Source texts of formatted documents:
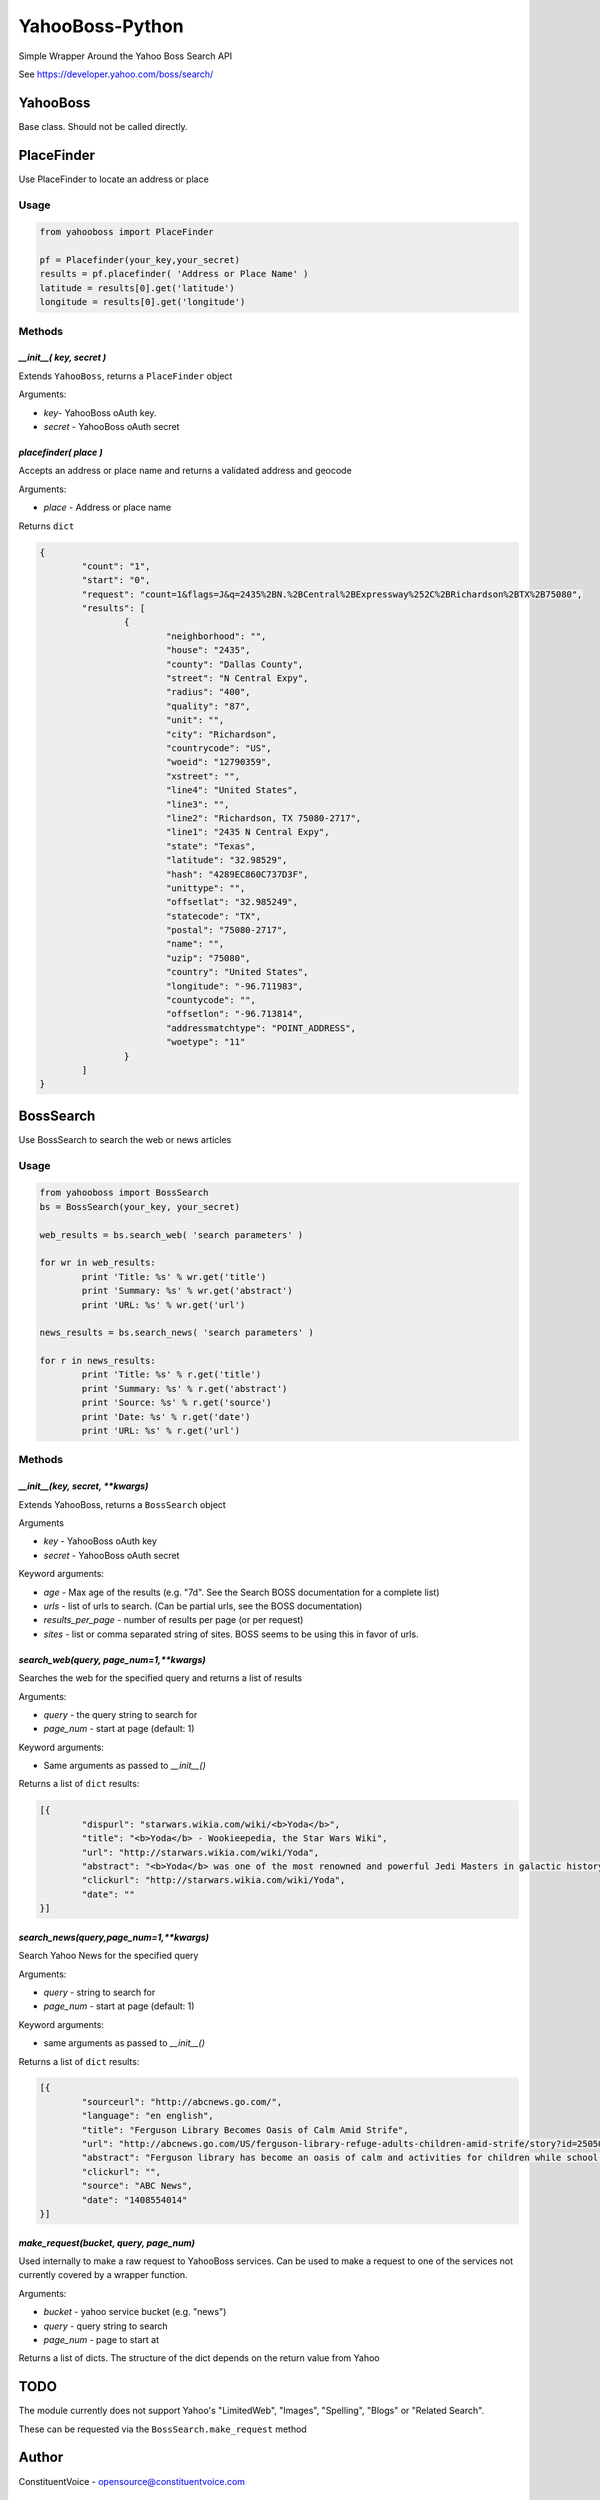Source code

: ================
YahooBoss-Python
================

Simple Wrapper Around the Yahoo Boss Search API

See https://developer.yahoo.com/boss/search/

---------
YahooBoss
---------

Base class. Should not be called directly.

-----------
PlaceFinder
-----------

Use PlaceFinder to locate an address or place

Usage
=====

.. code-block:: python

	from yahooboss import PlaceFinder

	pf = Placefinder(your_key,your_secret)
	results = pf.placefinder( 'Address or Place Name' )
	latitude = results[0].get('latitude')
	longitude = results[0].get('longitude')


Methods
=======

`__init__( key, secret )`
-------------------------

Extends ``YahooBoss``, returns a ``PlaceFinder`` object

Arguments:

- `key`- YahooBoss oAuth key.
- `secret` - YahooBoss oAuth secret

`placefinder( place )`
----------------------

Accepts an address or place name and returns a validated address and geocode

Arguments:

- `place` - Address or place name

Returns ``dict``

.. code-block:: python

	{
		"count": "1",
		"start": "0",
		"request": "count=1&flags=J&q=2435%2BN.%2BCentral%2BExpressway%252C%2BRichardson%2BTX%2B75080",
		"results": [
			{
				"neighborhood": "",
				"house": "2435",
				"county": "Dallas County",
				"street": "N Central Expy",
				"radius": "400",
				"quality": "87",
				"unit": "",
				"city": "Richardson",
				"countrycode": "US",
				"woeid": "12790359",
				"xstreet": "",
				"line4": "United States",
				"line3": "",
				"line2": "Richardson, TX 75080-2717",
				"line1": "2435 N Central Expy",
				"state": "Texas",
				"latitude": "32.98529",
				"hash": "4289EC860C737D3F",
				"unittype": "",
				"offsetlat": "32.985249",
				"statecode": "TX",
				"postal": "75080-2717",
				"name": "",
				"uzip": "75080",
				"country": "United States",
				"longitude": "-96.711983",
				"countycode": "",
				"offsetlon": "-96.713814",
				"addressmatchtype": "POINT_ADDRESS",
				"woetype": "11"
			}
		]
	}

----------
BossSearch
----------

Use BossSearch to search the web or news articles

Usage
=====

.. code-block:: python

	from yahooboss import BossSearch
	bs = BossSearch(your_key, your_secret)

	web_results = bs.search_web( 'search parameters' )

	for wr in web_results:
		print 'Title: %s' % wr.get('title')
		print 'Summary: %s' % wr.get('abstract')
		print 'URL: %s' % wr.get('url')

	news_results = bs.search_news( 'search parameters' )

	for r in news_results:
		print 'Title: %s' % r.get('title')
		print 'Summary: %s' % r.get('abstract')
		print 'Source: %s' % r.get('source')
		print 'Date: %s' % r.get('date')
		print 'URL: %s' % r.get('url')


Methods
=======

`__init__(key, secret, **kwargs)`
---------------------------------

Extends YahooBoss, returns a ``BossSearch`` object

Arguments

- `key` - YahooBoss oAuth key
- `secret` - YahooBoss oAuth secret

Keyword arguments:

- `age` - Max age of the results (e.g. "7d". See the Search BOSS documentation for a complete list)
- `urls` - list of urls to search. (Can be partial urls, see the BOSS documentation)
- `results_per_page` - number of results per page (or per request)
- `sites` - list or comma separated string of sites. BOSS seems to be using this in favor of urls.

`search_web(query, page_num=1,**kwargs)`
-------------------------------

Searches the web for the specified query and returns a list of results

Arguments:

- `query` - the query string to search for
- `page_num` - start at page (default: 1)

Keyword arguments:

- Same arguments as passed to `__init__()`

Returns a list of ``dict`` results:

.. code-block:: python

	[{
		"dispurl": "starwars.wikia.com/wiki/<b>Yoda</b>",
		"title": "<b>Yoda</b> - Wookieepedia, the Star Wars Wiki",
		"url": "http://starwars.wikia.com/wiki/Yoda",
		"abstract": "<b>Yoda</b> was one of the most renowned and powerful Jedi Masters in galactic history. He was known for his legendary wisdom, mastery of the Force and skills in lightsaber ...",
		"clickurl": "http://starwars.wikia.com/wiki/Yoda",
		"date": ""
	}]

`search_news(query,page_num=1,**kwargs)`
-------------------------------

Search Yahoo News for the specified query

Arguments:

- `query` - string to search for
- `page_num` - start at page (default: 1)

Keyword arguments:

- same arguments as passed to `__init__()`

Returns a list of ``dict`` results:

.. code-block:: python

	[{
		"sourceurl": "http://abcnews.go.com/",
		"language": "en english",
		"title": "Ferguson Library Becomes Oasis of Calm Amid Strife",
		"url": "http://abcnews.go.com/US/ferguson-library-refuge-adults-children-amid-strife/story?id=25050930",
		"abstract": "Ferguson library has become an oasis of calm and activities for children while school postpone during the street protests over the police shooting of Michael Brown.",
		"clickurl": "",
		"source": "ABC News",
		"date": "1408554014"
	}]


`make_request(bucket, query, page_num)`
---------------------------------------

Used internally to make a raw request to YahooBoss services. Can be used to make a request
to one of the services not currently covered by a wrapper function.

Arguments:

- `bucket` - yahoo service bucket (e.g. "news")
- `query` - query string to search
- `page_num` - page to start at

Returns a list of dicts. The structure of the dict depends on the return value from Yahoo

----
TODO
----

The module currently does not support Yahoo's "LimitedWeb", "Images", "Spelling", "Blogs" or "Related Search".

These can be requested via the ``BossSearch.make_request`` method

------
Author
------

ConstituentVoice - opensource@constituentvoice.com

-----------------
Copyright / Legal
-----------------

Use of this module requires YahooBoss credentials and agreement to Yahoo Inc.'s Terms of Service

Yahoo, YahooBoss, BossSearch, and PlaceFinder are trademarks and property of Yahoo Inc.

ConstituentVoice is not affiliated in any way with Yahoo Inc.

This software is licensed under the terms of the BSD License. It is provided to you free to modify
or redistribute but with NO WARRANTY. See LICENSE.txt for details.

Copyright (c) 2015 ConstituentVoice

▸ Aim of the task
Above are the entries. Copy exactly the part that opens with the line containing "Use BossSearch to" and closes with the line containing "print 'Source: %s' % r.get('source')", and no more.

▸ Response area
Use BossSearch to search the web or news articles

Usage
=====

.. code-block:: python

	from yahooboss import BossSearch
	bs = BossSearch(your_key, your_secret)

	web_results = bs.search_web( 'search parameters' )

	for wr in web_results:
		print 'Title: %s' % wr.get('title')
		print 'Summary: %s' % wr.get('abstract')
		print 'URL: %s' % wr.get('url')

	news_results = bs.search_news( 'search parameters' )

	for r in news_results:
		print 'Title: %s' % r.get('title')
		print 'Summary: %s' % r.get('abstract')
		print 'Source: %s' % r.get('source')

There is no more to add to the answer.